In conclusion, the kinetic system-oriented variable intake structure of the present invention is feasible for certain and solves all the drawbacks of the prior art. Hence, the present invention meets the requirements of patentability, namely novelty, non-obviousness, and industrial applicability.

The present invention is disclosed above by preferred embodiments. However, persons skilled in the art should understand that the preferred embodiments are illustrative of the present invention only, but should not be interpreted as restrictive of the scope of the present invention. Hence, all equivalent changes and modifications made to the aforesaid embodiments should fall within the scope of the present invention. Accordingly, the legal protection for the present invention should be defined by the appended claims.

Claims

1. A kinetic system-oriented variable intake structure, comprising:

an intake passage;

an exhaust passage;

an air storing space communicating with the intake passage and the exhaust passage;

a control valve turning on and off in accordance with a rotation speed of an engine; and

an air chamber in communication with the air storing space through the control valve, wherein the air chamber extends from the exhaust passage, and is directly connected to the control valve.

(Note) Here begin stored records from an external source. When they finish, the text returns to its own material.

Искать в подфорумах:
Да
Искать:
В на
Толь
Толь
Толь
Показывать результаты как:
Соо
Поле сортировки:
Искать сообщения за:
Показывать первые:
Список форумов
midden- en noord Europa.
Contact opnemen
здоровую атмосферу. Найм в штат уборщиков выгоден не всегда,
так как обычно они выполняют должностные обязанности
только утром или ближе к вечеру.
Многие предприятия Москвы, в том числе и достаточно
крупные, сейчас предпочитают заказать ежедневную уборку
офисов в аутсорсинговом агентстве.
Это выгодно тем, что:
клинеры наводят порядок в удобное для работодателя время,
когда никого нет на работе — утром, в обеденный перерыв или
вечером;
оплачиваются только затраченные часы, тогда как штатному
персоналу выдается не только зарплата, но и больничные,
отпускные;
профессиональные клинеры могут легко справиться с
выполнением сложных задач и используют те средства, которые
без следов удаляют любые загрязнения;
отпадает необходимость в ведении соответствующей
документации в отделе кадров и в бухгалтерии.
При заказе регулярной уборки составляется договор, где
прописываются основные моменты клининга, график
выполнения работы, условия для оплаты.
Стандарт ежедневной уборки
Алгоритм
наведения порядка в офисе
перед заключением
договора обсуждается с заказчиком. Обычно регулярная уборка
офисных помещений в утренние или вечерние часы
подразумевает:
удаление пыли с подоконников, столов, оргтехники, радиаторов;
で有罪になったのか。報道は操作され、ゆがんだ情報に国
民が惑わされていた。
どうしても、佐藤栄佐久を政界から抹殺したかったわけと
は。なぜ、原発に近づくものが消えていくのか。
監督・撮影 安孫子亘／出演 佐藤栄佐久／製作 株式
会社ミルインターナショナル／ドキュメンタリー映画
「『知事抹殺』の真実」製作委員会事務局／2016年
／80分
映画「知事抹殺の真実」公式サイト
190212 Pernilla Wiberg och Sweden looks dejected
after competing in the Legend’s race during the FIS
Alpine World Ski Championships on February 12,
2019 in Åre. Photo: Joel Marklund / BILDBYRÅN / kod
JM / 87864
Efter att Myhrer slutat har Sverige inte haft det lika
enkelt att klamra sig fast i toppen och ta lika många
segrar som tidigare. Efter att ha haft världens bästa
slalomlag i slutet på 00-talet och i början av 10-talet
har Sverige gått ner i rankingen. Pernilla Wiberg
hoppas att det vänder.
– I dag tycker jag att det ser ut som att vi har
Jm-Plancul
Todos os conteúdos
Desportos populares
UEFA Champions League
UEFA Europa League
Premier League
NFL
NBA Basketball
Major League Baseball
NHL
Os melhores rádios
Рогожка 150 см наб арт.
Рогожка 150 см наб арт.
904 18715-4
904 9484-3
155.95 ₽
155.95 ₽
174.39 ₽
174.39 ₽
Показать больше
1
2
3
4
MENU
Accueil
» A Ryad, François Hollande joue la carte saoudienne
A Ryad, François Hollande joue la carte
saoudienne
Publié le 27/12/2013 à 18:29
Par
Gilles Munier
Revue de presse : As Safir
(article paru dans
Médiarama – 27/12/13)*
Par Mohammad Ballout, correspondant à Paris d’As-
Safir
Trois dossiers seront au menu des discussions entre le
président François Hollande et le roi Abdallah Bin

2. The kinetic system-oriented variable intake structure of claim 1, wherein the air storing space has a filter therein.

3. The kinetic system-oriented variable intake structure of claim 1, wherein the air chamber defines a closed space.

4. The kinetic system-oriented variable intake structure of claim 1, wherein the control valve is an electronic automated control valve.

5. The kinetic system-oriented variable intake structure of claim 1, wherein the air chamber is an elongated closed chamber.

6. The kinetic system-oriented variable intake structure of claim 1, wherein the air chamber extends directly from the exhaust passage.